*** Block opens ***

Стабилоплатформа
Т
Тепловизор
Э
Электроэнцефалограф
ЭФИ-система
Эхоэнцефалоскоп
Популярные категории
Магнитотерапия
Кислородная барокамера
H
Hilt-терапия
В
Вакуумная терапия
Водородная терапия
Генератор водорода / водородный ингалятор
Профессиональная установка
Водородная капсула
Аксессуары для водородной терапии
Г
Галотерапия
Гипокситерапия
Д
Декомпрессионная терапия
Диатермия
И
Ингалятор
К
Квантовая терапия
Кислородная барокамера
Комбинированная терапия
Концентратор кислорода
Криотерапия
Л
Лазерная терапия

*** Block closes ***

**Aim of the exercise**
Print the data above exactly as it reads.

**Response box**
Стабилоплатформа
Т
Тепловизор
Э
Электроэнцефалограф
ЭФИ-система
Эхоэнцефалоскоп
Популярные категории
Магнитотерапия
Кислородная барокамера
H
Hilt-терапия
В
Вакуумная терапия
Водородная терапия
Генератор водорода / водородный ингалятор
Профессиональная установка
Водородная капсула
Аксессуары для водородной терапии
Г
Галотерапия
Гипокситерапия
Д
Декомпрессионная терапия
Диатермия
И
Ингалятор
К
Квантовая терапия
Кислородная барокамера
Комбинированная терапия
Концентратор кислорода
Криотерапия
Л
Лазерная терапия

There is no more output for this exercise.